Illinois drone task force is made up mostly of cops

qubepolice

By Kelsey D. Atherton

When it comes to drone law, some opinions are more equal than others. A bill sitting on the Illinois Governor’s desk would create an “Unmanned Aerial System Oversight Task Force”, with 22 set-aside seats for representatives from different groups who might reasonably have opinions on drone use. So long as the public is included, it’s a good idea, but there’s something strange about the list: it completely omits any group concerned with civil liberties, and it also leaves out the media.

This is especially strange, because the Task Force’s stated job of “providing guidance into the safe operation of drones, while not infringing upon the constitutional rights of others” and “provide oversight and input in creating comprehensive laws and rules for the operation and use of drone technology within this State”

Here are the 22 groups that Illinois deems important enough to regulate drones in the Land of Lincoln, clustered by relevance:

The first four are all direct drone industry or rulemaking organizations, so those are good:

  • a member of the Division of Aeronautics of the Department of Transportation, nominated by the Secretary of Transportation
  • a UAS technical commercial representative
  • a UAS manufacturing industry representative
  • a person nominated by the Attorney General

There are representatives from industries that might use drones, and their regulators:

  • a member of the Department of Agriculture, nominated by the Director of Agriculture
  • a member of a statewide agricultural association, nominated by the president of the association
  • a member of the Department of Commerce and Economic Opportunity, nominated by the Director of Commerce and Economic Opportunity
  • a member of a statewide commerce association, nominated by the president or executive director of the association
  • a member of a statewide surveying association, nominated by the president of the association

Here are the police departments represented. The task force is over one fifth police! The task force helpfully specifies one cop from Chicago and one cop from not-Chicago to even it out.

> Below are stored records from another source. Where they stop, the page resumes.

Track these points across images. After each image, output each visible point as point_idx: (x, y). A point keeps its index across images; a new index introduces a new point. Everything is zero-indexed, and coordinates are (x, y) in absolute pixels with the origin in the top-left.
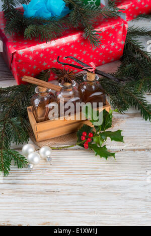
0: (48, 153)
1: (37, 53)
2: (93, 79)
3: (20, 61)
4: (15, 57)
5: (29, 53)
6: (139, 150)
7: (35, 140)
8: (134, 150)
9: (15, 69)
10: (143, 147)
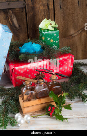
0: (29, 118)
1: (25, 69)
2: (55, 78)
3: (16, 73)
4: (13, 71)
5: (21, 69)
6: (82, 118)
7: (23, 113)
8: (79, 118)
9: (13, 78)
10: (84, 117)
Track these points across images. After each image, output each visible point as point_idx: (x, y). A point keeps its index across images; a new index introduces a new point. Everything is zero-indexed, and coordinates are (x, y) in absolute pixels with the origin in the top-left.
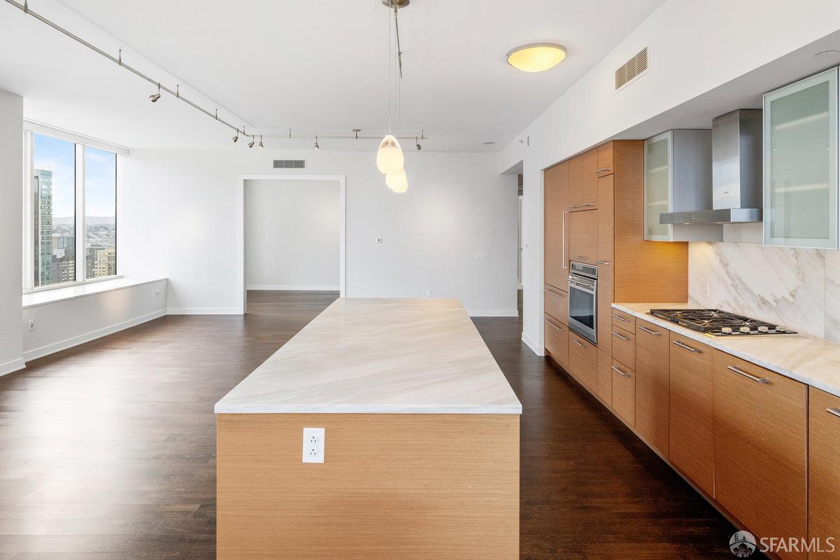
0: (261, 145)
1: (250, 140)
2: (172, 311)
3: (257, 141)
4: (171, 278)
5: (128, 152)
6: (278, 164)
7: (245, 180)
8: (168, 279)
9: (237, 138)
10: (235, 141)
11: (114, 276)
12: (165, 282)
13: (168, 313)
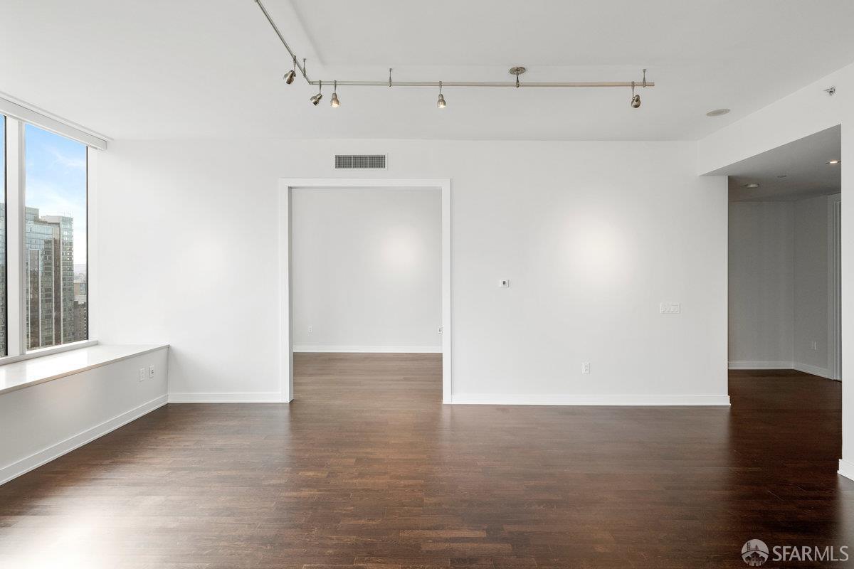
0: (335, 98)
1: (315, 90)
2: (176, 398)
3: (327, 92)
4: (172, 345)
5: (104, 143)
6: (343, 162)
7: (290, 188)
8: (168, 347)
9: (293, 74)
10: (289, 82)
11: (86, 341)
12: (164, 352)
13: (170, 401)
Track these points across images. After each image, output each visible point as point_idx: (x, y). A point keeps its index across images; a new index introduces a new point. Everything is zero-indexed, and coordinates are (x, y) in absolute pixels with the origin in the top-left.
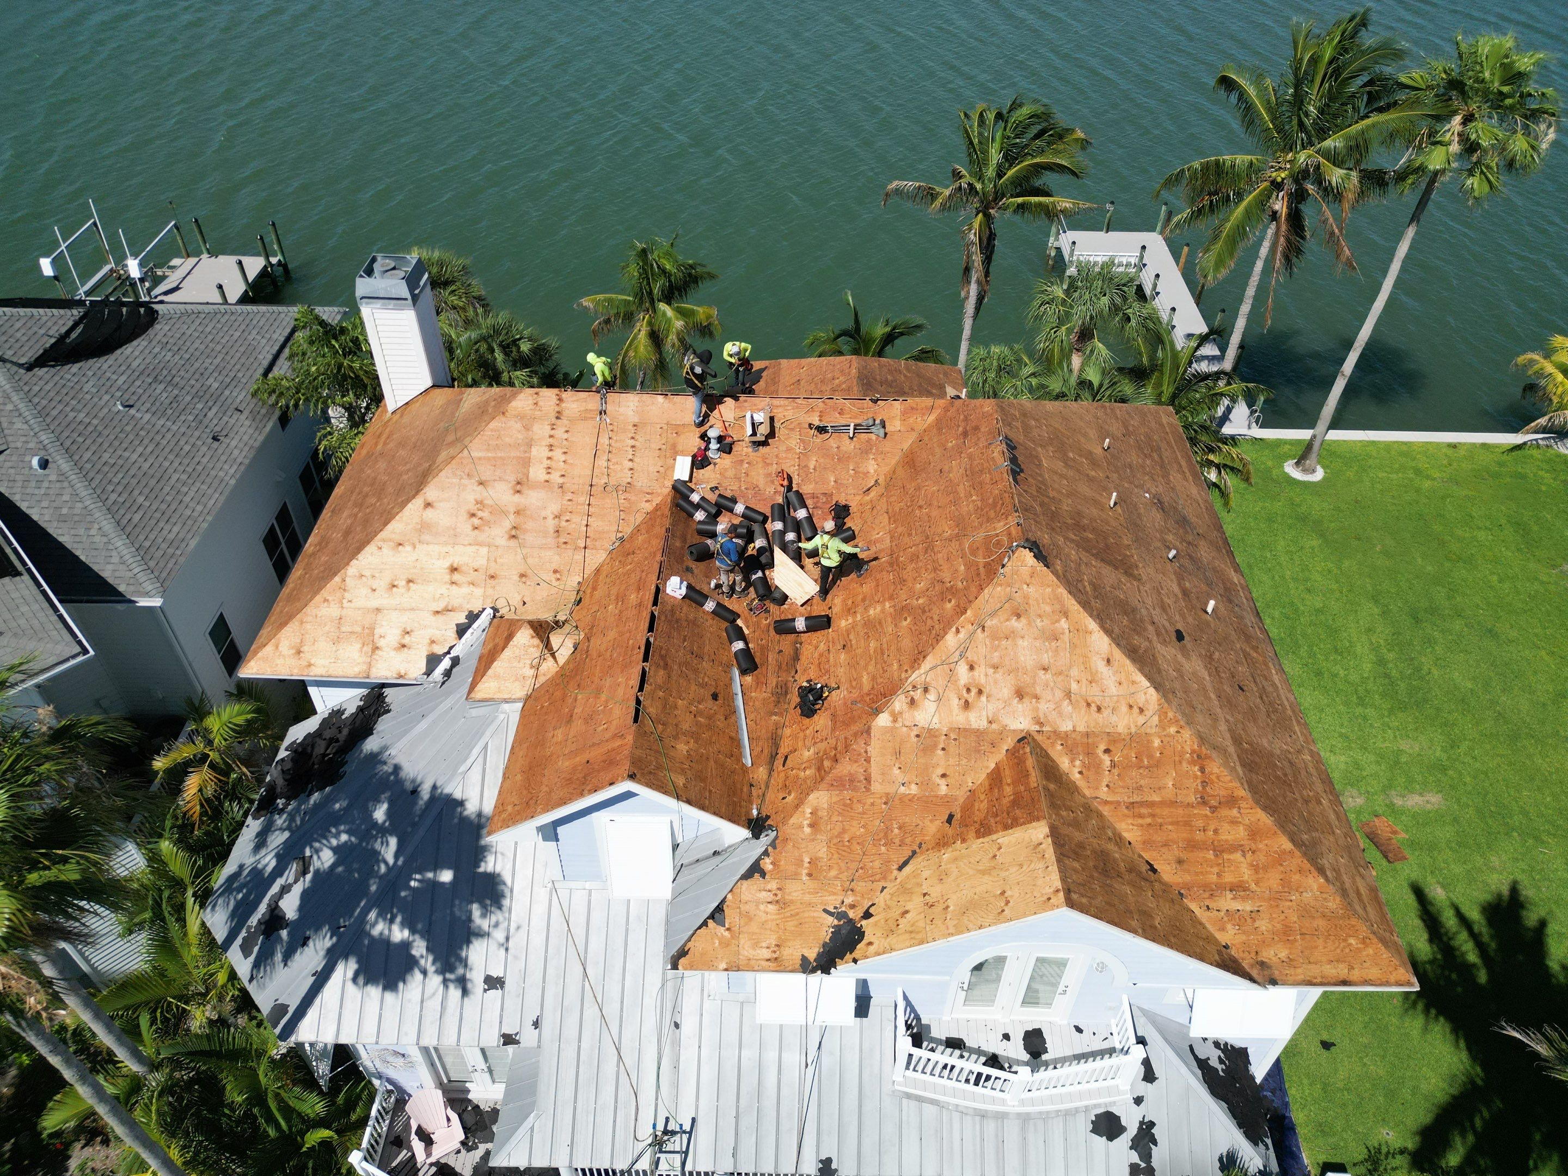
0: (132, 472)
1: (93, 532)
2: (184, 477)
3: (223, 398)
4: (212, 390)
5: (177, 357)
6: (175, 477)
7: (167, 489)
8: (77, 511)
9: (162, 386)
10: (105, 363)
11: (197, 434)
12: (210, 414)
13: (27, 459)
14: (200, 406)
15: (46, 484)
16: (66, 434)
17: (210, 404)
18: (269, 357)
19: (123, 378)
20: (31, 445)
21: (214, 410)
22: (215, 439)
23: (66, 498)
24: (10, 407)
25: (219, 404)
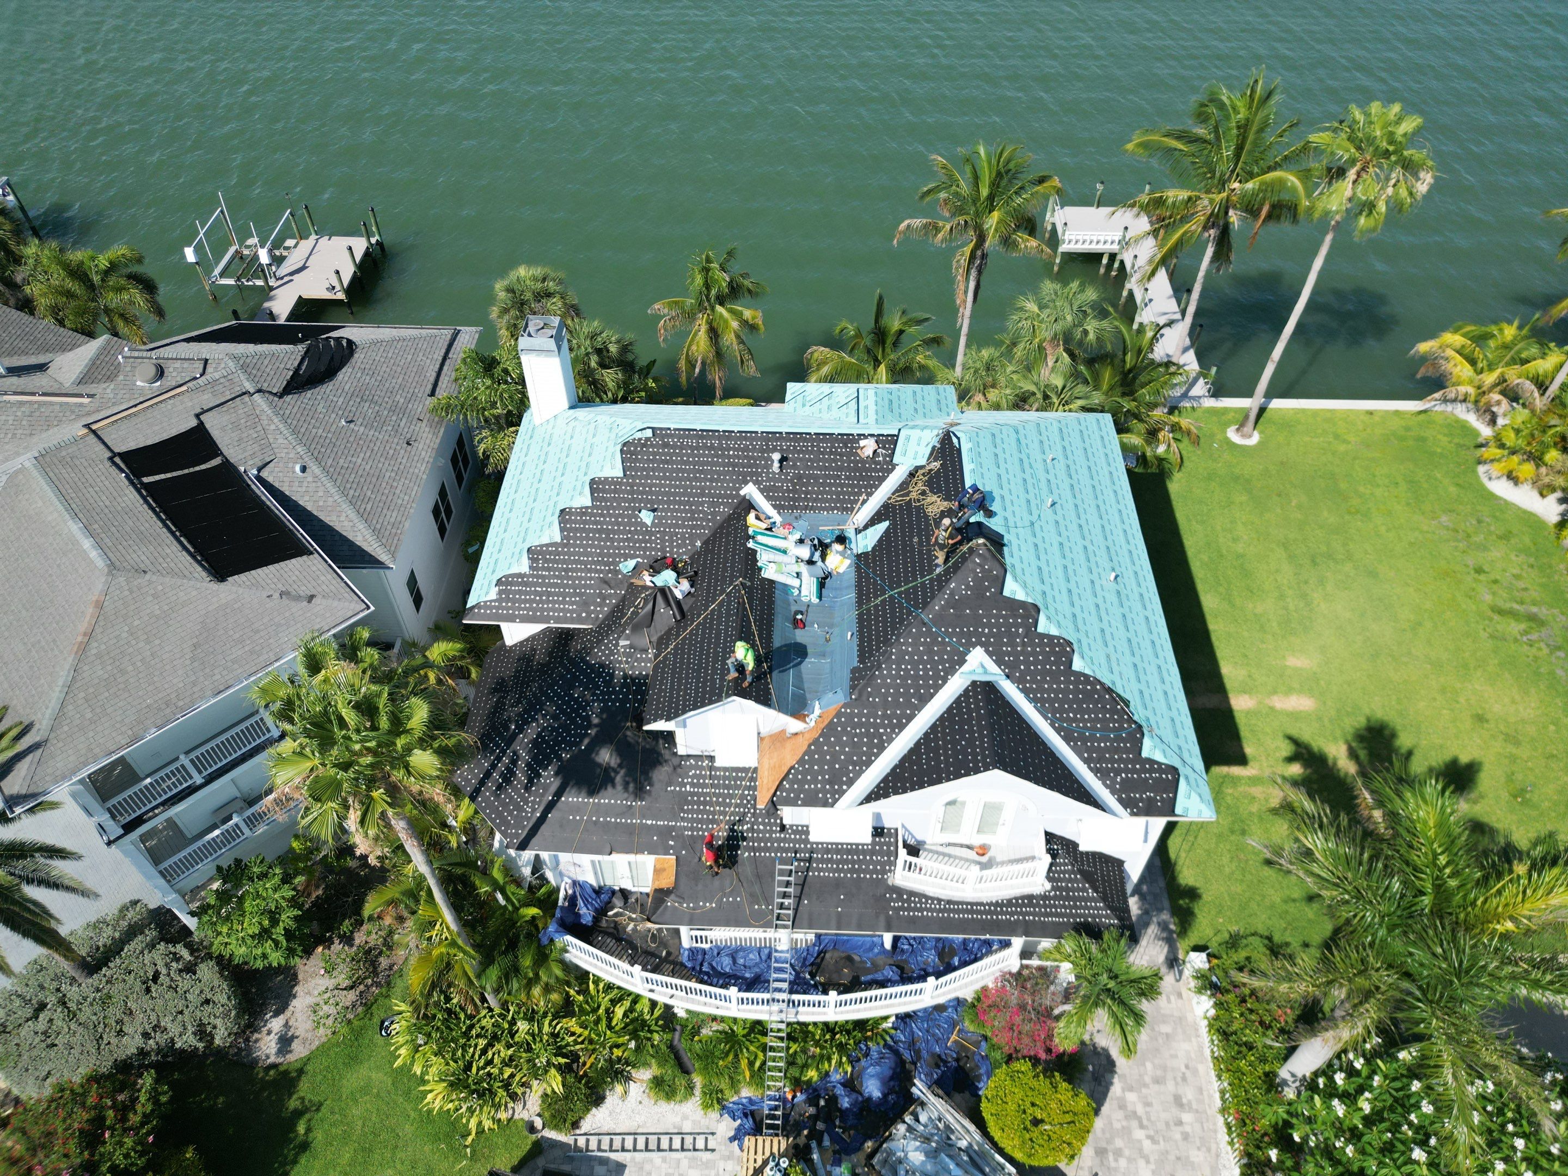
0: (360, 473)
1: (342, 518)
2: (393, 475)
3: (408, 410)
4: (400, 404)
5: (373, 380)
6: (388, 474)
7: (384, 485)
8: (330, 503)
9: (367, 404)
10: (327, 388)
11: (396, 440)
12: (402, 424)
13: (291, 465)
14: (394, 418)
15: (305, 484)
16: (313, 446)
17: (401, 415)
19: (341, 400)
20: (291, 455)
21: (404, 421)
22: (408, 444)
23: (321, 494)
24: (273, 427)
25: (406, 415)
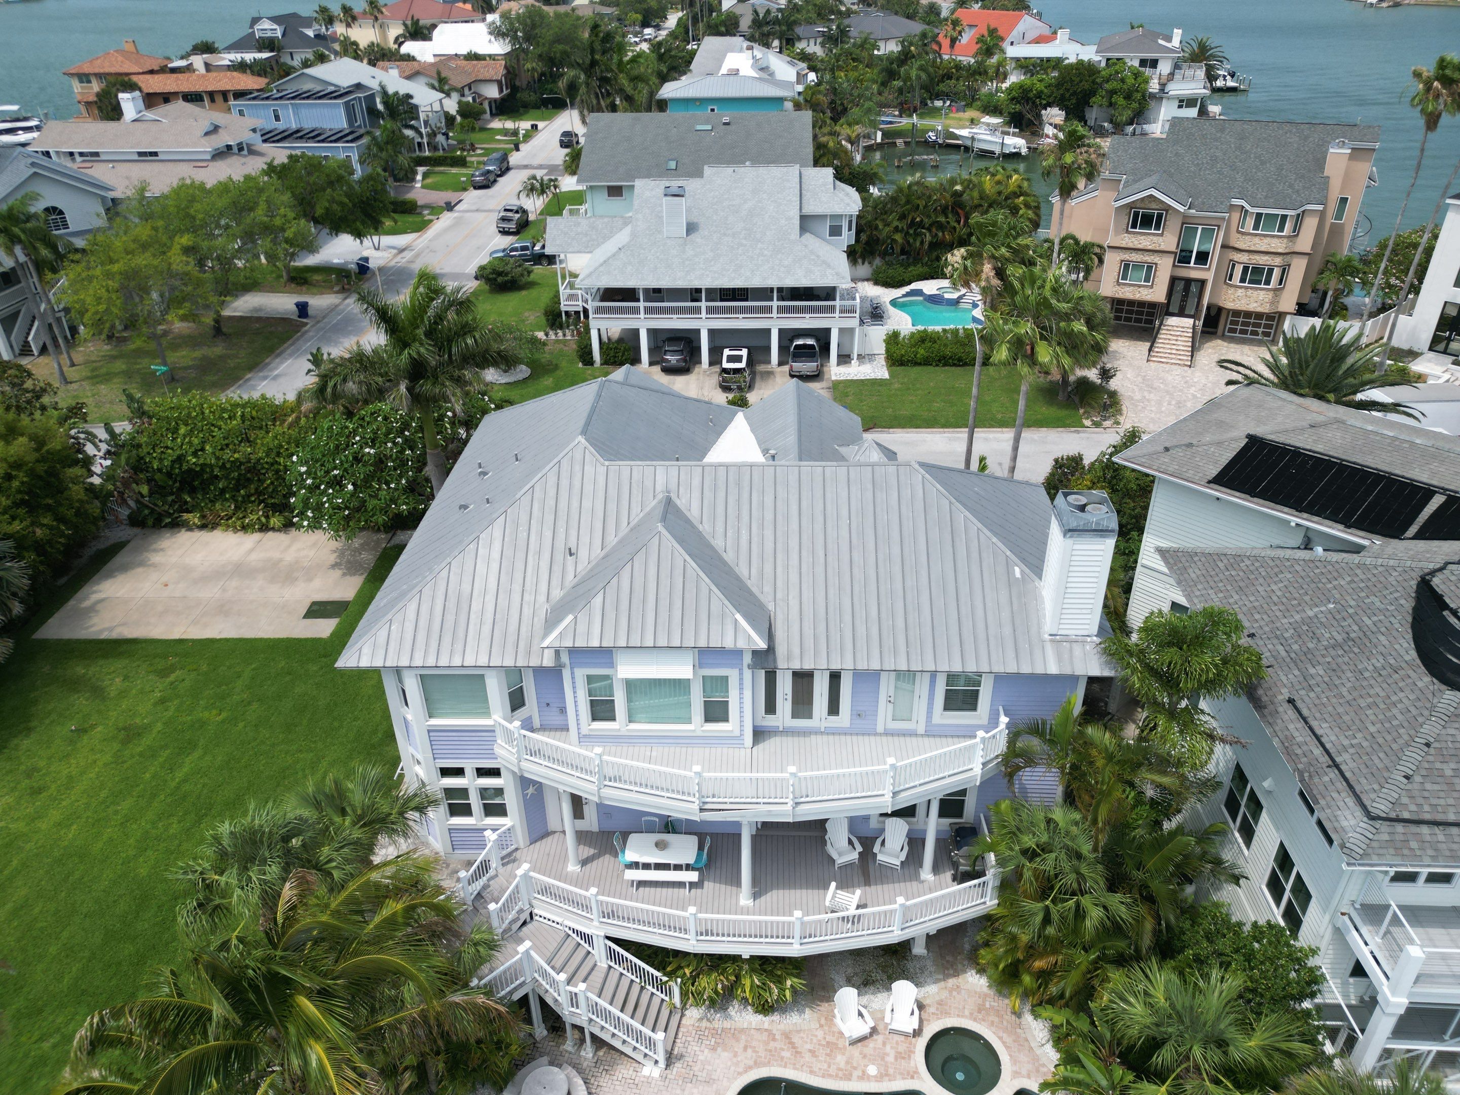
3: (1292, 665)
4: (1309, 666)
5: (1371, 668)
6: (1236, 597)
7: (1229, 587)
9: (1339, 639)
11: (1267, 629)
12: (1280, 648)
14: (1295, 647)
17: (1293, 655)
18: (1319, 732)
21: (1283, 653)
25: (1288, 660)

  • a member of the Department of State Police, nominated by the Director of State Police
  • a Conservation Police officer of the Department of Natural Resources, nominated by the Director of Natural Resources
  • a member of the Illinois Conservation Police Lodge, nominated by the president of the Lodge
  • law enforcement official from a municipality with a population of 2 million or more inhabitants, nominated by the mayor of the municipality
  • a law enforcement official from a municipality with a population of less than 2 million inhabitants, nominated by a statewide police chiefs association
  • a member of a statewide association representing real estate brokers licensed in this State, nominated by the president of the association
  • a member of a statewide surveying association, nominated by the president of the association

There are other, drone-tangential industries, like retail, hunting, and freight trains:

  • a member of a statewide sportsmen’s federation, nominated by the president of the federation
  • a person nominated by an electric utility company serving retail customers in this State
  • a member of a statewide retail association, nominated by the president of the association
  • a member of a statewide manufacturing trade association, nominated by the president or chief executive officer of the association
  • a member of a statewide property and casualty insurance association, nominated by the president or chief executive officer of the association
  • a member of a statewide association representing real estate brokers licensed in this State, nominated by the president of the association
  • a member of a statewide freight railroad association, nominated by the president of the association

And there’s the National Guard, who in 2012 had people without pilots licenses operating drones in Illinois airspace, which was at the time against FAA rules. Since then, the National Guard were granted permission to share information their drones collected with local police.

  • a member of the Illinois National Guard, nominated by the Adjutant General

Completely missing from the list are organizations tasked with government oversight or with privacy as their mission. The drone industry itself only has two representatives, and the closest the public gets to a direct advocate is the person nominated by the Attorney General. This is a marked contrast with Grand Forks North Dakota, where drone use began tightly regulated, with auniversity review board providing oversight not just of student drone use but also unmanned flights by local police.

In its present form, the “Unmanned Aerial System Oversight Task Force Act” is sitting on the Governor’s desk, awaiting signature.